Reproduce word for word the part of the data below that opens with the line containing "Where does the" and runs through the end of the data, leaving out the pictures.

[Rendered chart images]
* * * * * * *

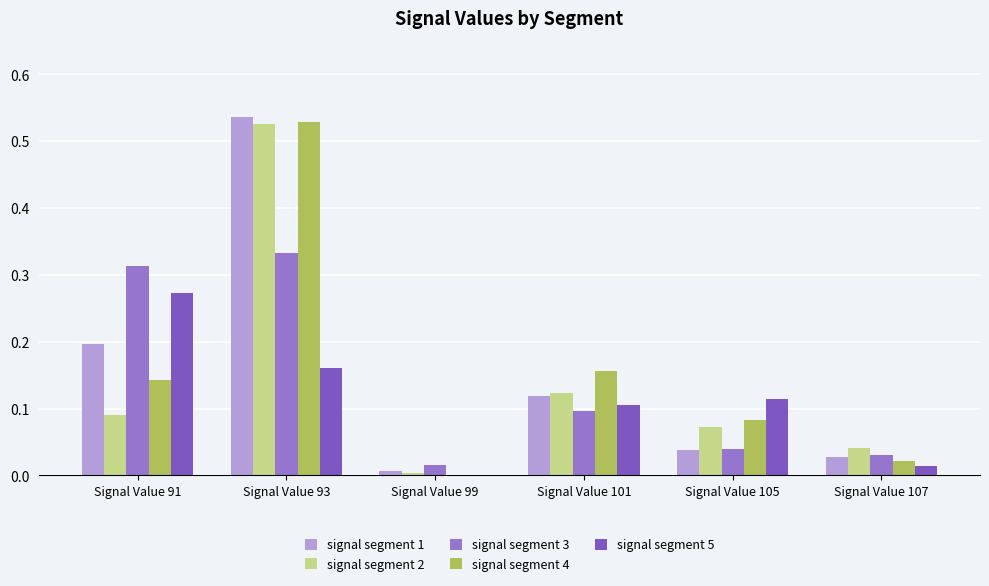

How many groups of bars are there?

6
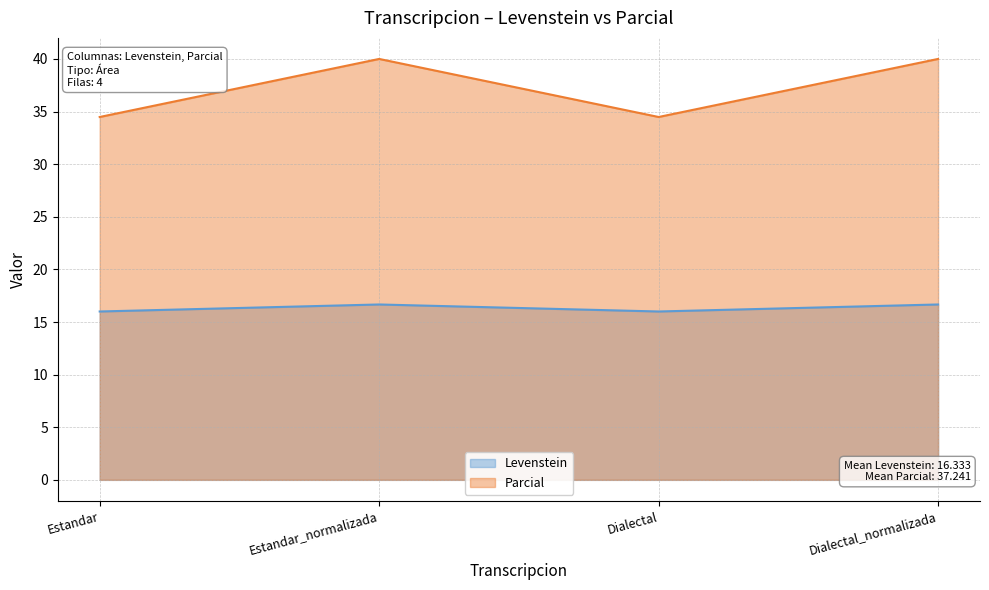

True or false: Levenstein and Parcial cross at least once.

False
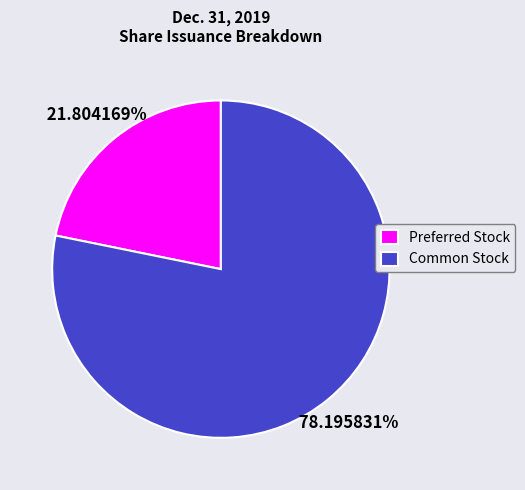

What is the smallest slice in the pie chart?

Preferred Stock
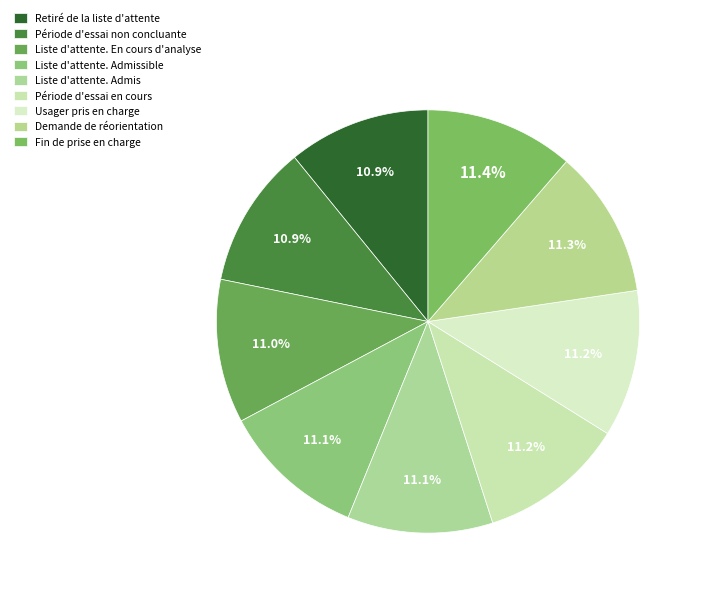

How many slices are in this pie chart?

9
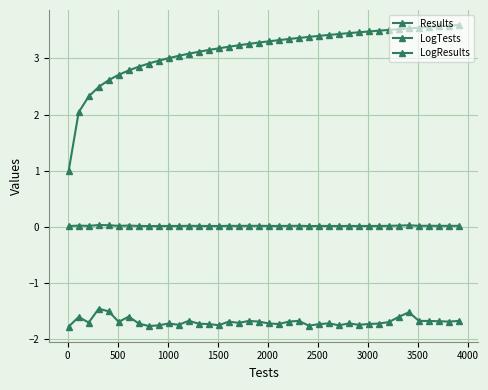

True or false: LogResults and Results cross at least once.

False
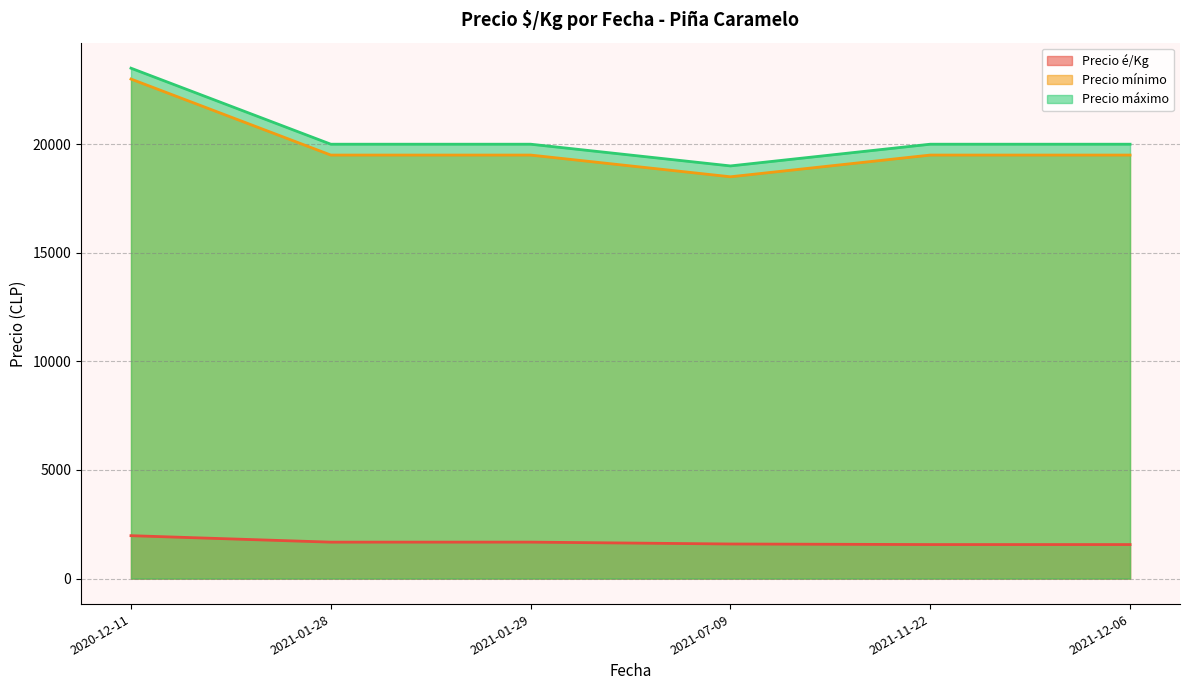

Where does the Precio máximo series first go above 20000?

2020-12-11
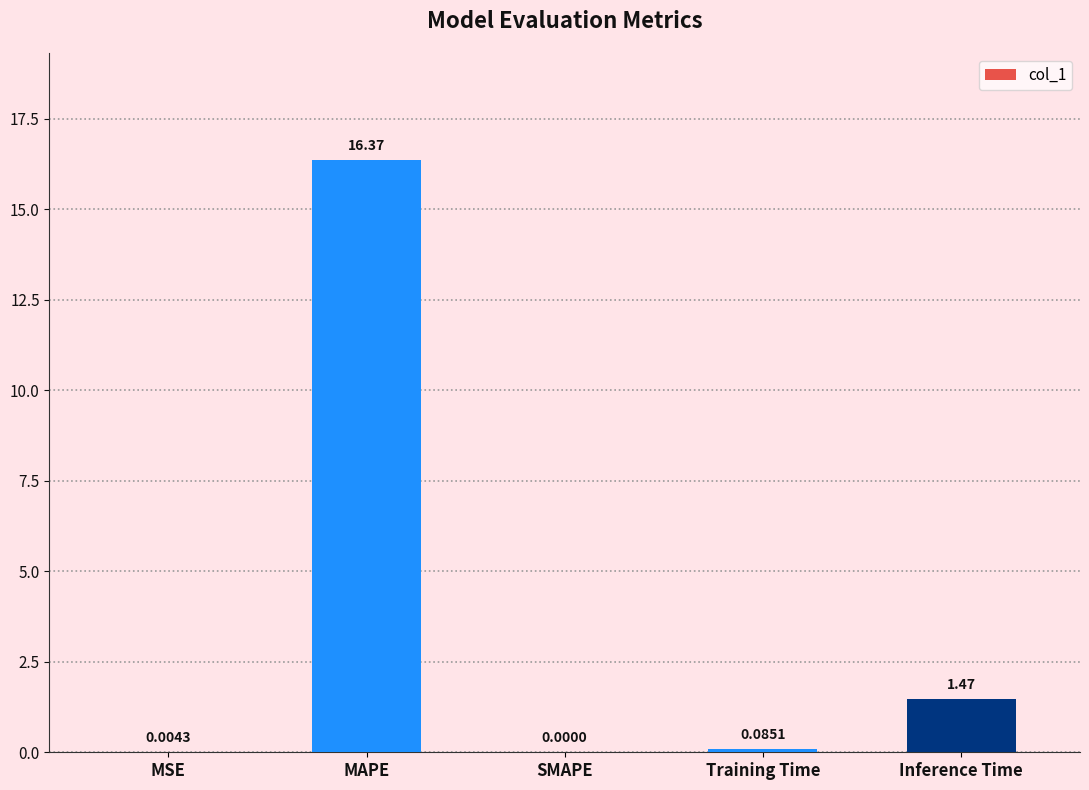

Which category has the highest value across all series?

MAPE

* * * * * * *

Solution below
Where does the Precio máximo series first go above 20000?

2020-12-11

Which category has the highest value across all series?

MAPE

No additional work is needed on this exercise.